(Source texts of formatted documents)
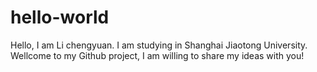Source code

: # hello-world

Hello, I am Li chengyuan. I am studying in Shanghai Jiaotong University. Wellcome to my Github project, I am willing to share my ideas with you!
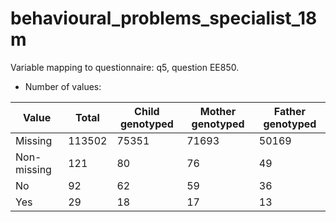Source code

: # behavioural_problems_specialist_18m
Variable mapping to questionnaire: q5, question EE850.
- Number of values:

| Value | Total | Child genotyped | Mother genotyped | Father genotyped |
| ----- | ----- | --------------- | ---------------- | ---------------- |
| Missing | 113502 | 75351 | 71693 | 50169 |
| Non-missing | 121 | 80 | 76 | 49 |
| No | 92 | 62 | 59 |36 |
| Yes | 29 | 18 | 17 |13 |



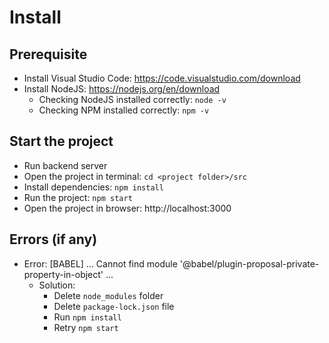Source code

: # Install

## Prerequisite
- Install Visual Studio Code: https://code.visualstudio.com/download
- Install NodeJS: https://nodejs.org/en/download
  - Checking NodeJS installed correctly: `node -v`
  - Checking NPM installed correctly: `npm -v`

## Start the project
- Run backend server
- Open the project in terminal: `cd <project folder>/src`
- Install dependencies: `npm install`
- Run the project: `npm start`
- Open the project in browser: http://localhost:3000

## Errors (if any)
- Error: [BABEL] ... Cannot find module '@babel/plugin-proposal-private-property-in-object' ...
  - Solution: 
    - Delete `node_modules` folder
    - Delete `package-lock.json` file
    - Run `npm install`
    - Retry `npm start`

> [DIRECTIVE]
Arrange the part that opens with the line containing "## Prerequisite" and closes with the line containing "- Open the project in browser: http://localhost:3000" as a JSON list of strings, one string per line, leaving out blank lines.

> [TASK RESULT]
[
  "## Prerequisite",
  "- Install Visual Studio Code: https://code.visualstudio.com/download",
  "- Install NodeJS: https://nodejs.org/en/download",
  "  - Checking NodeJS installed correctly: `node -v`",
  "  - Checking NPM installed correctly: `npm -v`",
  "## Start the project",
  "- Run backend server",
  "- Open the project in terminal: `cd <project folder>/src`",
  "- Install dependencies: `npm install`",
  "- Run the project: `npm start`",
  "- Open the project in browser: http://localhost:3000"
]